> [Work task] Print the entries below again exactly as they stand, but skip any picture.

> [Data]
* * * * * * * * *
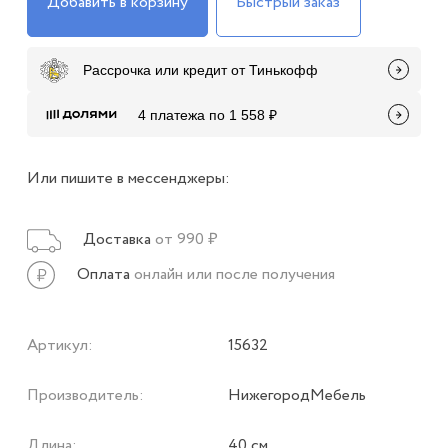
Добавить в корзину
Быстрый заказ
Рассрочка или кредит от Тинькофф
4 платежа по 1 558 ₽
Или пишите в мессенджеры:
Доставка
от 990 ₽
Оплата
онлайн или после получения
Артикул:
15632
Производитель:
НижегородМебель
Длина:
40 см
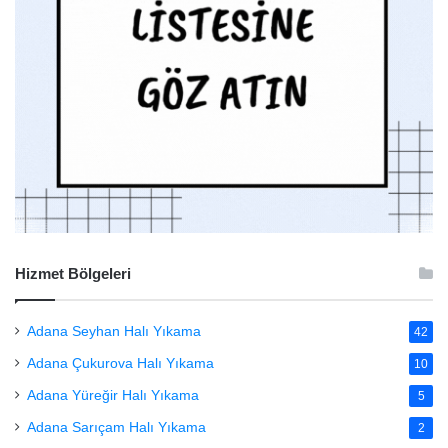
Hizmet Bölgeleri
Adana Seyhan Halı Yıkama
42
Adana Çukurova Halı Yıkama
10
Adana Yüreğir Halı Yıkama
5
Adana Sarıçam Halı Yıkama
2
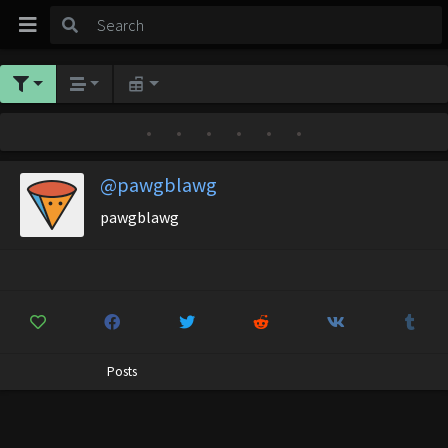
•
•
•
•
•
•
@pawgblawg
pawgblawg
Posts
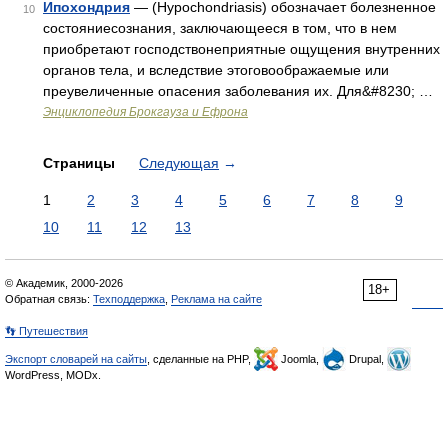
Ипохондрия
— (Hypochondriasis) обозначает болезненное
10
состояниесознания, заключающееся в том, что в нем
приобретают господствонеприятные ощущения внутренних
органов тела, и вследствие этоговоображаемые или
преувеличенные опасения заболевания их. Для&#8230; …
Энциклопедия Брокгауза и Ефрона
Страницы
Следующая
→
1
2
3
4
5
6
7
8
9
10
11
12
13
© Академик, 2000-2026
18+
Обратная связь:
Техподдержка
,
Реклама на сайте
👣 Путешествия
Экспорт словарей на сайты
, сделанные на PHP,
Joomla,
Drupal,
WordPress, MODx.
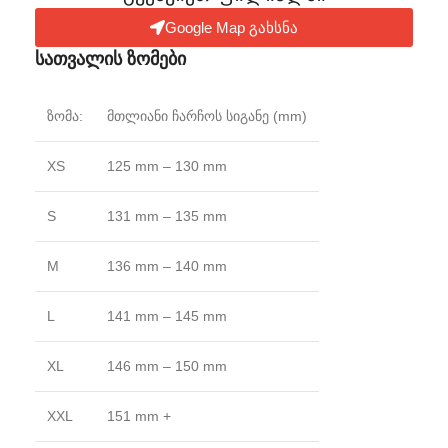
Google Map გახსნა
სათვალის ზომები
ზომა:
მთლიანი ჩარჩოს სიგანე (mm)
XS
125 mm – 130 mm
S
131 mm – 135 mm
M
136 mm – 140 mm
L
141 mm – 145 mm
XL
146 mm – 150 mm
XXL
151 mm +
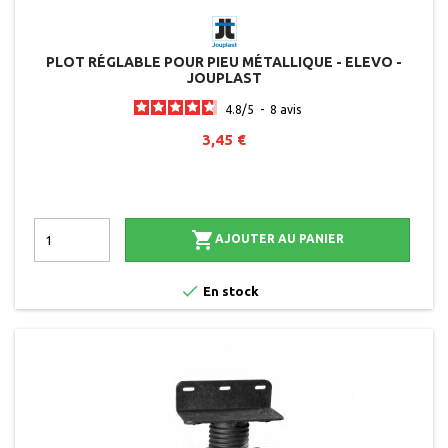
PLOT RÉGLABLE POUR PIEU MÉTALLIQUE - ELEVO -
JOUPLAST
4.8
/
5
-
8
avis
3,45 €

AJOUTER AU PANIER

En stock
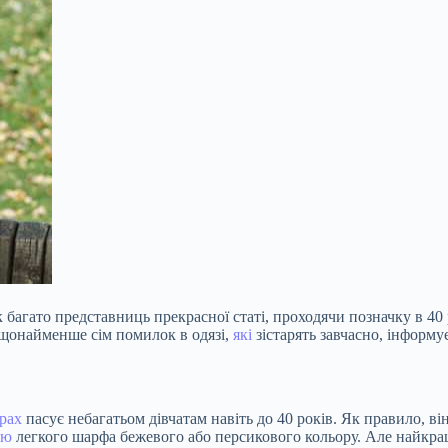
 багато представниць прекрасної статі, проходячи позначку в 40 р
 щонайменше сім помилок в одязі,
які
зістарять завчасно, інформу
рах
пасує небагатьом дівчатам навіть до 40 років. Як правило, ві
ою
легкого шарфа бежевого або персикового кольору. Але найкращ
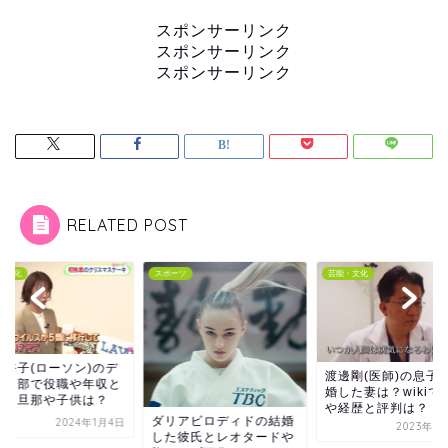
スポンサーリンク
スポンサーリンク
スポンサーリンク
RELATED POST
・文化
スポーツ
芸能・文化
江裕子(ローソン)のデ
渡邊剛(医師)の息子
ート部で役職や年収と
婚した妻は？wikiで
婚・旦那や子供は？
や経歴と評判は？
ダリアビロディドの結婚
2024年1月4日
2023年5
した彼氏とレオタードや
* * * * * * * * *
> [Solution to this task]
Добавить в корзину
Быстрый заказ
Рассрочка или кредит от Тинькофф
4 платежа по 1 558 ₽
Или пишите в мессенджеры:
Доставка
от 990 ₽
Оплата
онлайн или после получения
Артикул:
15632
Производитель:
НижегородМебель
Длина:
40 см
Hizmet Bölgeleri
Adana Seyhan Halı Yıkama
42
Adana Çukurova Halı Yıkama
10
Adana Yüreğir Halı Yıkama
5
Adana Sarıçam Halı Yıkama
2
•
•
•
•
•
•
@pawgblawg
pawgblawg
Posts
Ипохондрия
— (Hypochondriasis) обозначает болезненное
10
состояниесознания, заключающееся в том, что в нем
приобретают господствонеприятные ощущения внутренних
органов тела, и вследствие этоговоображаемые или
преувеличенные опасения заболевания их. Для&#8230; …
Энциклопедия Брокгауза и Ефрона
Страницы
Следующая
→
1
2
3
4
5
6
7
8
9
10
11
12
13
© Академик, 2000-2026
18+
Обратная связь:
Техподдержка
,
Реклама на сайте
👣 Путешествия
Экспорт словарей на сайты
, сделанные на PHP,
Joomla,
Drupal,
WordPress, MODx.
Google Map გახსნა
სათვალის ზომები
ზომა:
მთლიანი ჩარჩოს სიგანე (mm)
XS
125 mm – 130 mm
S
131 mm – 135 mm
M
136 mm – 140 mm
L
141 mm – 145 mm
XL
146 mm – 150 mm
XXL
151 mm +
PLOT RÉGLABLE POUR PIEU MÉTALLIQUE - ELEVO -
JOUPLAST
4.8
/
5
-
8
avis
3,45 €

AJOUTER AU PANIER

En stock
 багато представниць прекрасної статі, проходячи позначку в 40 р
 щонайменше сім помилок в одязі,
які
зістарять завчасно, інформу
рах
пасує небагатьом дівчатам навіть до 40 років. Як правило, ві
ою
легкого шарфа бежевого або персикового кольору. Але найкращ
スポンサーリンク
スポンサーリンク
スポンサーリンク
RELATED POST
・文化
スポーツ
芸能・文化
江裕子(ローソン)のデ
渡邊剛(医師)の息子
ート部で役職や年収と
婚した妻は？wikiで
婚・旦那や子供は？
や経歴と評判は？
ダリアビロディドの結婚
2024年1月4日
2023年5
した彼氏とレオタードや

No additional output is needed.